[Data provided]
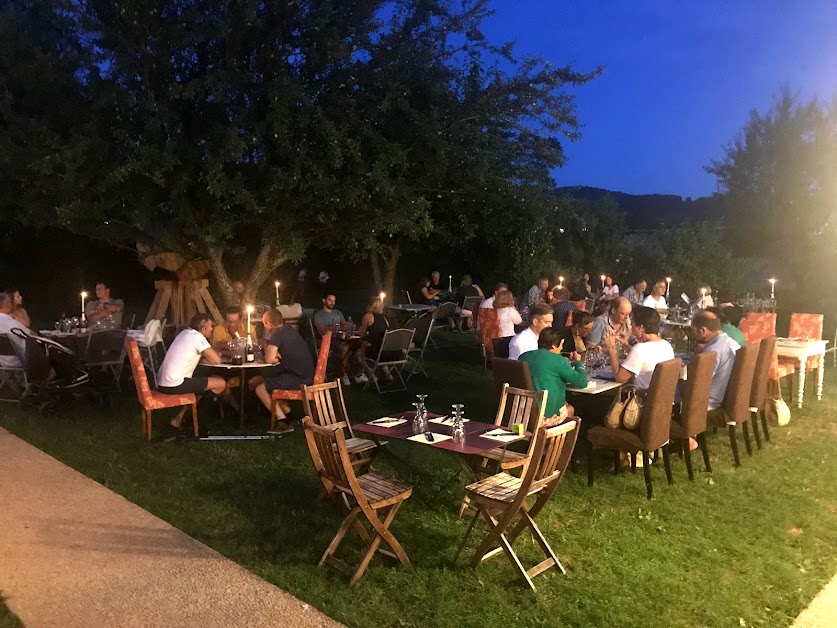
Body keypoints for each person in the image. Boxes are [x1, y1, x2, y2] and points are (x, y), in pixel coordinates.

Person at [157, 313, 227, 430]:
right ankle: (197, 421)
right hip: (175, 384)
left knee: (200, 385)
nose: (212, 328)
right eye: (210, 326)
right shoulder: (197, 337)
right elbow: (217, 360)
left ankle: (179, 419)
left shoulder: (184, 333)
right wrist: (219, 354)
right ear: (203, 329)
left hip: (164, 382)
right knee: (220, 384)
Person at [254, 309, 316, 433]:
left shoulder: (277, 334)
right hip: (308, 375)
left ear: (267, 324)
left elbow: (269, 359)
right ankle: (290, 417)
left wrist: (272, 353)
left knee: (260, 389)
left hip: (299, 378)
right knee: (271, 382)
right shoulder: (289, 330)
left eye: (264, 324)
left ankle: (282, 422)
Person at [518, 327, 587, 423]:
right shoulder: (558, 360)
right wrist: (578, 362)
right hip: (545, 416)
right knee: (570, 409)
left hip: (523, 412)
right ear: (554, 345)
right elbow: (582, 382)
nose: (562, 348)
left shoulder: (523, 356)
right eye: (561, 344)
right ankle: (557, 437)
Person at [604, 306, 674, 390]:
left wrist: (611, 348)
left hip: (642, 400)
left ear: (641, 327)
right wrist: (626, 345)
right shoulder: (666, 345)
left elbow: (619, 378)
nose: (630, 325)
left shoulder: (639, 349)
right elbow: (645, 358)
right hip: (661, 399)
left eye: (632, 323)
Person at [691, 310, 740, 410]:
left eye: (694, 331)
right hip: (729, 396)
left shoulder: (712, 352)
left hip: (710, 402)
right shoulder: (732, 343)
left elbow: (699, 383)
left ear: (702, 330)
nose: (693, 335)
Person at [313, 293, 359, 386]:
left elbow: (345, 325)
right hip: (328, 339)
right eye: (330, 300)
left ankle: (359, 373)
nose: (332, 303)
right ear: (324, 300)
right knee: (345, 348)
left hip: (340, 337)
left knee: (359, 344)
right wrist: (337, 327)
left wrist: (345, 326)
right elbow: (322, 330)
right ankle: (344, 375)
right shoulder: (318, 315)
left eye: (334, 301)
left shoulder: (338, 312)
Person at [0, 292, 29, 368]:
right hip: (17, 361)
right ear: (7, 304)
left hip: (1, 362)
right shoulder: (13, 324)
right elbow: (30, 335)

---

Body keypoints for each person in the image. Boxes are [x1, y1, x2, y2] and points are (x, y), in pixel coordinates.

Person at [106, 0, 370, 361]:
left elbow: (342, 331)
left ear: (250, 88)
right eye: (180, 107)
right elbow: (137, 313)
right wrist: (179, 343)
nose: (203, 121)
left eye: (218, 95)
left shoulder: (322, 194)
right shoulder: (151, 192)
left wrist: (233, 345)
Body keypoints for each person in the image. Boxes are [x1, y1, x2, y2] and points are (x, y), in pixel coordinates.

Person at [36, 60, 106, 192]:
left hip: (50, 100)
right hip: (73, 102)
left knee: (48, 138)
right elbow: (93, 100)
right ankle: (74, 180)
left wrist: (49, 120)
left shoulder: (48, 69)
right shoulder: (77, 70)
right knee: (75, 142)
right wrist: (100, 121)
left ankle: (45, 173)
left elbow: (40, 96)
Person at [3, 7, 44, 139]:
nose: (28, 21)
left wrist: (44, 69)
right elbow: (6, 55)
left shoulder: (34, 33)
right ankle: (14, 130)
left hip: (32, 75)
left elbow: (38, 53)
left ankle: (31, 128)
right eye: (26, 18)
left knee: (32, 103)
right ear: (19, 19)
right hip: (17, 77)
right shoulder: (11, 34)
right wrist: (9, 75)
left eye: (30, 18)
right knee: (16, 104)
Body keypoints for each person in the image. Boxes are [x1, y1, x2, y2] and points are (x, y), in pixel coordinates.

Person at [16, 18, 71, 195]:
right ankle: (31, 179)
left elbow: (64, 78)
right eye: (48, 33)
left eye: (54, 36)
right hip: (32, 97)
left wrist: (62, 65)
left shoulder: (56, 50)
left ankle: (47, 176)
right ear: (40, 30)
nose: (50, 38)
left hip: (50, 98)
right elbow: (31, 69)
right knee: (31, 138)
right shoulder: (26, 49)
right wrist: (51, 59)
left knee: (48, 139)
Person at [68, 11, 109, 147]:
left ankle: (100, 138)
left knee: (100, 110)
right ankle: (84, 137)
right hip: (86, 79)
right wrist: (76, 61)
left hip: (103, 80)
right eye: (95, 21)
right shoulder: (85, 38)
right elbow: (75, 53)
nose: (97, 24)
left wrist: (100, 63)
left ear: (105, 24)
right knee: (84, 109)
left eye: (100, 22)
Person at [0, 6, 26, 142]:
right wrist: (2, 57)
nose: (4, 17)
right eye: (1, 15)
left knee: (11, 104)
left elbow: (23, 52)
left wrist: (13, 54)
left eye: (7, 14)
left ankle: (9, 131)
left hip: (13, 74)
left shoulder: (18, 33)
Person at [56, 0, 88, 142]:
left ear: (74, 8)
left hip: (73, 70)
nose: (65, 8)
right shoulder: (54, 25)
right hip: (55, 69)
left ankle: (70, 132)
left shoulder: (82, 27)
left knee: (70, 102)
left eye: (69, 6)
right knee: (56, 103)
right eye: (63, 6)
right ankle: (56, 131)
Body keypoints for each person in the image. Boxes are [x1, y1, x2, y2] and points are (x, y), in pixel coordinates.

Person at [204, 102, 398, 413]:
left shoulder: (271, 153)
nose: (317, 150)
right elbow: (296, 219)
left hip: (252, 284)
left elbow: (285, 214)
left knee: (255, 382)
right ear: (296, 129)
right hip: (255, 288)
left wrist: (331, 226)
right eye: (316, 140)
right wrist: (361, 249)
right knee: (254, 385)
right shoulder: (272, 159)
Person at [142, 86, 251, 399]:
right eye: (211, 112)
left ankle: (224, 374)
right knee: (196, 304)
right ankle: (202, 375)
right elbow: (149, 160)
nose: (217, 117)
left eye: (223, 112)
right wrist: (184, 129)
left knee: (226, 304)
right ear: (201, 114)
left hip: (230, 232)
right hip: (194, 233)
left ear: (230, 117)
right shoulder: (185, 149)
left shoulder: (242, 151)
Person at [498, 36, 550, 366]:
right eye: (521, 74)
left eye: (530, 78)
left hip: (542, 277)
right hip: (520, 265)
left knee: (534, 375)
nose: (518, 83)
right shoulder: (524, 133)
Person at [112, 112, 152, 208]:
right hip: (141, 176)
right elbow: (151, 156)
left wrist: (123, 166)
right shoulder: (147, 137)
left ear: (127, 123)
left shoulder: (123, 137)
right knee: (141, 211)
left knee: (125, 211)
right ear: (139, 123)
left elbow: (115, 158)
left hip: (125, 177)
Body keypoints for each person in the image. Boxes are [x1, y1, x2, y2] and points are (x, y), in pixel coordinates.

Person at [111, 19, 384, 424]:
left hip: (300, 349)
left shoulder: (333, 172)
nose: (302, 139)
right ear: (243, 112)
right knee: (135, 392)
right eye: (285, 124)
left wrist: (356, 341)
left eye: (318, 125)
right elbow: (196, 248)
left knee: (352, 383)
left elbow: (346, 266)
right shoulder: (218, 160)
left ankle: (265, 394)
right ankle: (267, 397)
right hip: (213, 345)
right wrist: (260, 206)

[Your assignment] Out of the listing above, reproduce exactly the lines from the one with "right hip: (55, 69)" up to and including the one with "right wrist: (260, 206)".

[Response to this task]
right hip: (55, 69)
left ankle: (70, 132)
left shoulder: (82, 27)
left knee: (70, 102)
left eye: (69, 6)
right knee: (56, 103)
right eye: (63, 6)
right ankle: (56, 131)
Body keypoints for each person in the image. Boxes are [x1, y1, x2, y2] and points are (x, y), in pixel coordinates.

Person at [204, 102, 398, 413]:
left shoulder: (271, 153)
nose: (317, 150)
right elbow: (296, 219)
left hip: (252, 284)
left elbow: (285, 214)
left knee: (255, 382)
right ear: (296, 129)
right hip: (255, 288)
left wrist: (331, 226)
right eye: (316, 140)
right wrist: (361, 249)
right knee: (254, 385)
right shoulder: (272, 159)
Person at [142, 86, 251, 399]:
right eye: (211, 112)
left ankle: (224, 374)
right knee: (196, 304)
right ankle: (202, 375)
right elbow: (149, 160)
nose: (217, 117)
left eye: (223, 112)
right wrist: (184, 129)
left knee: (226, 304)
right ear: (201, 114)
left hip: (230, 232)
right hip: (194, 233)
left ear: (230, 117)
right shoulder: (185, 149)
left shoulder: (242, 151)
Person at [498, 36, 550, 366]:
right eye: (521, 74)
left eye: (530, 78)
left hip: (542, 277)
right hip: (520, 265)
left knee: (534, 375)
nose: (518, 83)
right shoulder: (524, 133)
Person at [112, 112, 152, 208]:
right hip: (141, 176)
right elbow: (151, 156)
left wrist: (123, 166)
right shoulder: (147, 137)
left ear: (127, 123)
left shoulder: (123, 137)
right knee: (141, 211)
left knee: (125, 211)
right ear: (139, 123)
left elbow: (115, 158)
left hip: (125, 177)
Body keypoints for each person in the image. Boxes are [x1, y1, x2, y2] and points are (x, y), in pixel coordinates.

Person at [111, 19, 384, 424]:
left hip: (300, 349)
left shoulder: (333, 172)
nose: (302, 139)
right ear: (243, 112)
right knee: (135, 392)
right eye: (285, 124)
left wrist: (356, 341)
left eye: (318, 125)
right elbow: (196, 248)
left knee: (352, 383)
left elbow: (346, 266)
right shoulder: (218, 160)
left ankle: (265, 394)
right ankle: (267, 397)
right hip: (213, 345)
right wrist: (260, 206)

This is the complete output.